The trolley ride takes about 90 minutes, it has 15 stops and you can get on and off at your pleasure. I liked the open air trolleys which allowed easy photographs from either side as we drove through the narrow streets of old Savannah.

The architect here is rich and varied, with many beautifully restored homes, once owned by famous people who played a major roll in the founding of the city and colony.

The main entrance was usually at the second story level. There were two reasons for this, the kitchen was located at ground level as well as the servants' quarters, and the home owners kept their living quarters separate from them

Old Savannah has a park every two blocks. The streets are laied out in a grid pattern and every second intersection was a square or common area. No the founding fathers were not into providing leisurely quiet areas, these squares served a military purpose. The militia would practise their manoeuvres on them and if the enemy entered the city they could be easily confronted as the moved through a square. It was all about defence back in the 1700s.

If you prefer a horse drawn carriage ride for your tour those are also available. With the sun shining and the sky a dark blue a horse drawn carriage would be the perfect way to see the city.

Because Savannah played a vital role in the formation of the American colonies and the American revolution there are plenty of statues to commemorate their history. This monument acknowledges the role played by American Haitians during the American Revolution when she fought and won her independence from Britain. I believe that war was over taxes, wonder what the revolutionaries would think of the present tax structure?

Savannah is the second busiest container port on the east coast and it is their major industry. Can you guess what their second most important industry is? ............................ Tourism, with over 11 million visitors a year.

This is the "Waving Lady" a symbol of southern hospitality. Apparently for 40 years this lady (Lucy) would step out onto her from veranda and wave at the ships coming into port.

We didn't do much more than scratch the surface of all that's available to see and do in Savannah. The museums are free, the food is delicious, and the trolley rides and parking make it all more enjoyable. If you are thinking of visiting, give yourself a week; a day or two just wets your appetite.

Bird Hike

Yesterday was a busy day; started at 8 a.m. by the visitors' centre where we joined a conducted bird hike .

We first had to set our binoculars for our eyes and make sure we could focus properly.

Kathy, from Maine, who volunteers in the park lead the hike and was an excellent guide. Kathy and her husband have been full time RVers since 2004 and love it, spending a part of each year working as camp hosts in Georgia and Texas.

Kathy had a  bird book on her wrist which gave a picture but also played the bird's song. Technology!

We walked the boardwalk to the salt marshes and saw serveral different species.

This was one, I believe it is a Mocking bird.

After the hike we drove into old Savannah for a trolley tour. I'll post those pictures tomorrow. Today we are moving 35 miles south to Fort McAllister.

Wednesday, 9 November 2011


Pulled in here Sunday intending to stay a day and here it is Wednesday and we haven't moved. That's the beauty of travelling in your RV. No schedule. We find a place we like, we stay longer than planned, stop and wish we hadn't, move on. One of the truly wonderful aspects of travelling this way is meeting wonderful people who take the time to chat and have interesting lives to share.
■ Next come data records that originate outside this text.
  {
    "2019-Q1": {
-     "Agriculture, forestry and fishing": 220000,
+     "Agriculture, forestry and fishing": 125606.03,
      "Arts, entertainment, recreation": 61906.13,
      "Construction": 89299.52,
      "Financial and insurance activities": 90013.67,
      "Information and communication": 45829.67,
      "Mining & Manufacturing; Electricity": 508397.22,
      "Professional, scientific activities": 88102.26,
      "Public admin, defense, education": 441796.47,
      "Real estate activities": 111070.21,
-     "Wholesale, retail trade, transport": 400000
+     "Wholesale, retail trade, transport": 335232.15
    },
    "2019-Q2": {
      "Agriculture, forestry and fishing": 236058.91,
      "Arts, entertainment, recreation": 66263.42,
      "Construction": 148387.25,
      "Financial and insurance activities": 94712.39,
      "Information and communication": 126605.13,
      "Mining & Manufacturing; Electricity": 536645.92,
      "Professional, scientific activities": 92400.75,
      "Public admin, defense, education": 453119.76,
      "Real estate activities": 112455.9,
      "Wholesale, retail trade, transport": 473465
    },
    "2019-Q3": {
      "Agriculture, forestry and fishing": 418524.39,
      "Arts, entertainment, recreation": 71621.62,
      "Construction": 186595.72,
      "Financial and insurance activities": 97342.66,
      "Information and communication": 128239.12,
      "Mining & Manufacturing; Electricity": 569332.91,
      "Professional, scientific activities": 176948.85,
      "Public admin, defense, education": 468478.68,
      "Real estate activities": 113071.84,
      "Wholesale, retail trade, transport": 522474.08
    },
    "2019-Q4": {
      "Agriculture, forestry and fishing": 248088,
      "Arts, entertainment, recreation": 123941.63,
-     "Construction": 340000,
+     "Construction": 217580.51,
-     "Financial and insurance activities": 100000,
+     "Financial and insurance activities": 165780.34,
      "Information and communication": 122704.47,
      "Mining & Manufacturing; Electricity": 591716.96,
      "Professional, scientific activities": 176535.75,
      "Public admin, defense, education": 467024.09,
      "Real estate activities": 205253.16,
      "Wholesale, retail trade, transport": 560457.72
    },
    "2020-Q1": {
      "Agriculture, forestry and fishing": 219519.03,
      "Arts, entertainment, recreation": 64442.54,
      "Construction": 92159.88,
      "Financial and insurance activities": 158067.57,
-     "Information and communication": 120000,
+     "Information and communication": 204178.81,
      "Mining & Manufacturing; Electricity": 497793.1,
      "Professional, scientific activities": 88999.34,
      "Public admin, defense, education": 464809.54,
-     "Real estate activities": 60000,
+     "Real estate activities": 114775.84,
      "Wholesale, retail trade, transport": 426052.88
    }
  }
So this has been our home for the past four days. Unfortunately the park is fully booked for the weekend so we have to leave Thursday morning. We are thinking of travelling 35 miles south and stopping to see Fort McAllister. Check back in a few days to see if that actually happened.
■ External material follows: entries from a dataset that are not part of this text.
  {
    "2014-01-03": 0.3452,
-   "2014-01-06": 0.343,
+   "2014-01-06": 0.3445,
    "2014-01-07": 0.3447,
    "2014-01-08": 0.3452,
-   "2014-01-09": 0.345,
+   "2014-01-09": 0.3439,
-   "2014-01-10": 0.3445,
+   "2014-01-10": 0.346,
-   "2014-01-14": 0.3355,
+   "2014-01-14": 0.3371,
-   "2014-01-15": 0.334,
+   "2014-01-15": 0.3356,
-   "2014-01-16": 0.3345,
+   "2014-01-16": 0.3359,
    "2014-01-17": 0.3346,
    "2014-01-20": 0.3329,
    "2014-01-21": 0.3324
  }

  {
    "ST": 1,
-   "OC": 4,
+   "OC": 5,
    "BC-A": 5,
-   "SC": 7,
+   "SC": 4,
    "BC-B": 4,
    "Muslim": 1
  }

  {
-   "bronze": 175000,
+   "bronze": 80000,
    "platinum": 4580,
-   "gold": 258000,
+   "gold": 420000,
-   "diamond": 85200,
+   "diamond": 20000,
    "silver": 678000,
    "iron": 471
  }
Here's Dave and Julie, fellow "Airstreamers" who are travelling for the next 6 months, much like we are. Friendly folks who enjoying sharing their strategies for travelling on a budget and enjoying the places they visit without spending the whole bank account. Frugal travellers, that's who we are when you travel for such extended periods of time.

See that bag over Mary's shoulder, that's her knitting bag and Julie made it. Two talented women sharing ideas and crafts.

Safe travels, Dave and Julie, it was a pleasure meeting you.